薄いコートの裾を、風が容赦なくめくり上げていく。
「寒くないのかな」
思わず口から漏れていた。
「寒いだろうな。でも、地上の他の場所よりは、まだマシなんだろ」
セリは、少しだけ目を伏せた。
「……ちょっと、行ってくる」
「あすみ?」
返事を待たずに、あすみはそちらへ足を向けた。
「こんにちは。手伝おうか?」
声をかけると、少女がびくりと肩を揺らし、少年がその前に一歩出た。
「大丈夫です。これは、僕たちの仕事なので」
抑えた声だったが、礼儀正しさがにじむ。
「そう? 無理しないでね。
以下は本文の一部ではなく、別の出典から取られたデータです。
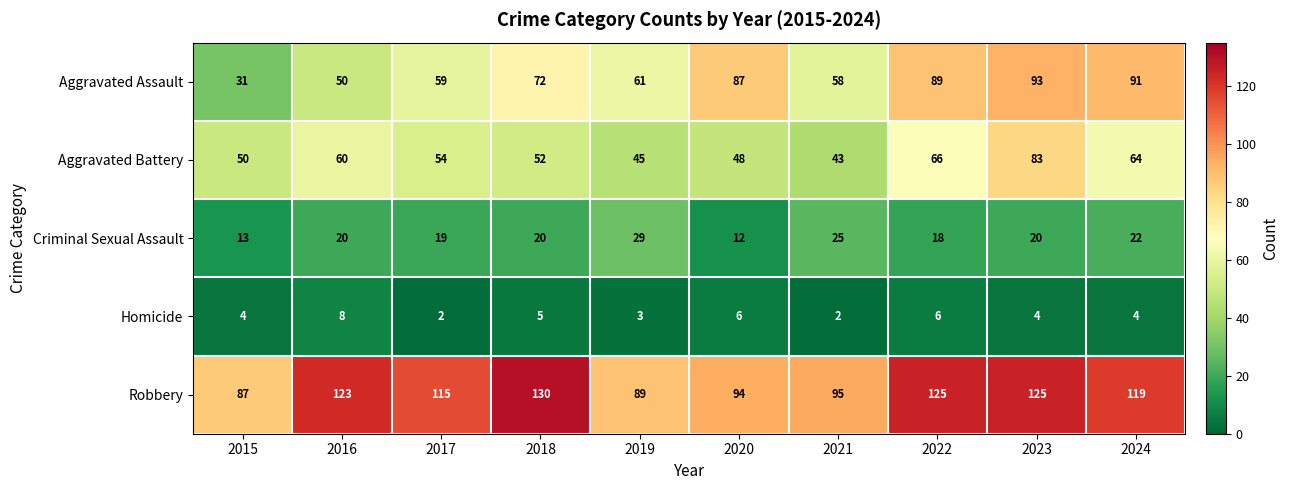

At 2020, list the series in order from largest to smallest.

Robbery, Aggravated Assault, Aggravated Battery, Criminal Sexual Assault, Homicide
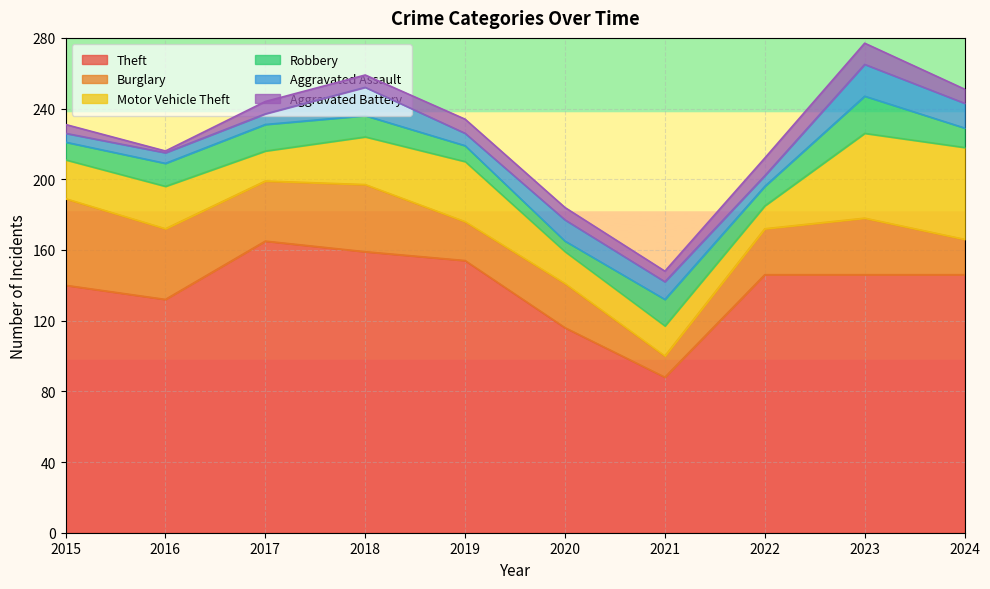

Between 2024 and 2021, which is larger?

2024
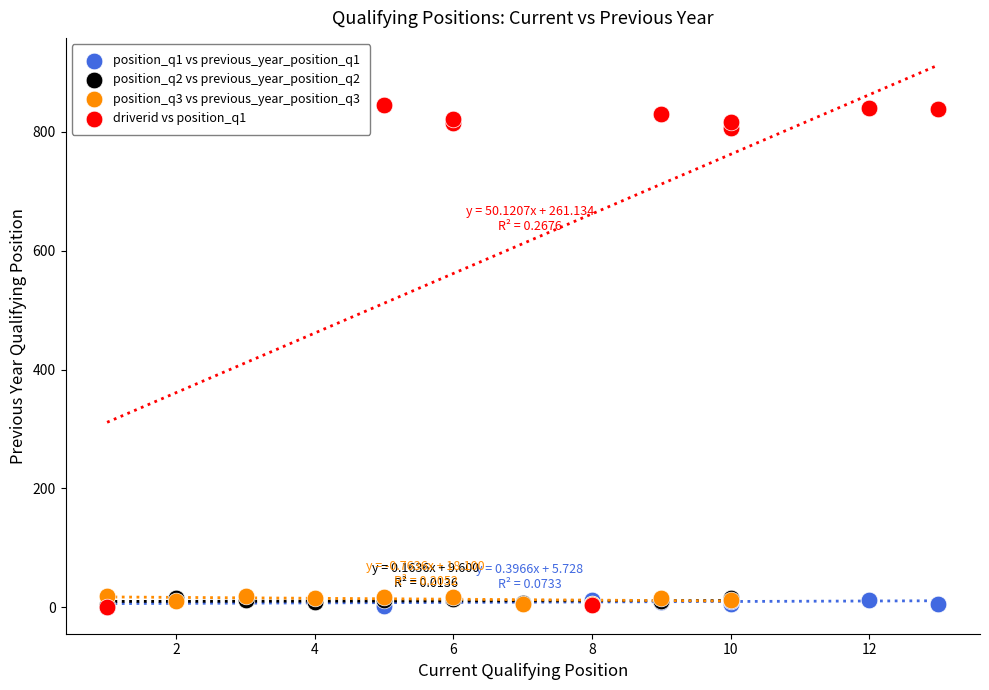

What are all the series names shown in the legend?

position_q1 vs previous_year_position_q1, position_q2 vs previous_year_position_q2, position_q3 vs previous_year_position_q3, driverid vs position_q1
風、強いから」
あすみは、足元の雪を見下ろした。
白い雪。
吐息の白さ。
指先の冷たさ。
(——あのVRの教室の、人工的な雪とは全然違う)
「……あの」
少女が、あすみを見上げた。
「あなたが、“空の人”なんですか?」
「空の人?」
「SKYに乗る人。皆、そう呼んでて……」
「ああ……うん。そう」
“パイロット”という言葉より、その呼び方の方が、
なぜか胸の奥にすっと落ちた。
「空は、どんな感じですか?」
少女が、少年の影から、恐る恐る顔を出す。
「……そうだな」
あすみは少しだけ考えてから、空を見上げた。
厚い雲の向こうに、さっきまでのシミュレーション映像が重なる。
「綺麗な時もあるし、怖い時もあるよ。
でも——」
言葉を切って、もう一度少女を見た。
「地上より、ちょっとだけ静かかもしれない」
少女は、それを聞いて何かを考えるように瞬きをした。
「……いつか、見てみたいな」
「その時は、窓の外だけ見てね。爆発とか、見なくていいから」
自分でも何を言っているのか分からなくなって、
あすみは、苦笑いでごまかした。
「じゃ、仕事の邪魔になるから。風邪ひかないようにね」
そう言って踵を返すと、背中に小さな声が届いた。
「——“空の人”」
振り返ると、少年がぺこりと頭を下げた。
「ありがとうございました」
「……ううん」
ほんの短い会話。
それでも、自分の足元が少しだけ重くなった気がした。
(守られていた子どもだったはずなのに)
雪を踏む音が、やけに大きく聞こえる。
(今は、“守られていない子ども”を見ている)
その差を、ちゃんと理解してしまっている自分がいる。
*
格納庫の中に入ると、ラルフがSKYの足元で機材をいじっていた。
「あ、古賀二等兵」
「こんにちは。今日からお世話になります」
「……ああ。こっちこそ、あんまり無茶しないでくれると助かる」
そう言いながら、ラルフはあすみの後ろをちらりと見る。
「さっきの子たち、知り合いか?」
「……いえ。今会ったばかりです。でも、私と似たような場所から来たのかなって」
「似たような場所?」
「“追い出された側”って意味で」
さらりと言うその言葉に、ラルフは少しだけ目を見開いた。
「……そっか」
格納庫の天井の高い空間に、機械の匂いと、雪の冷たい空気が混ざる。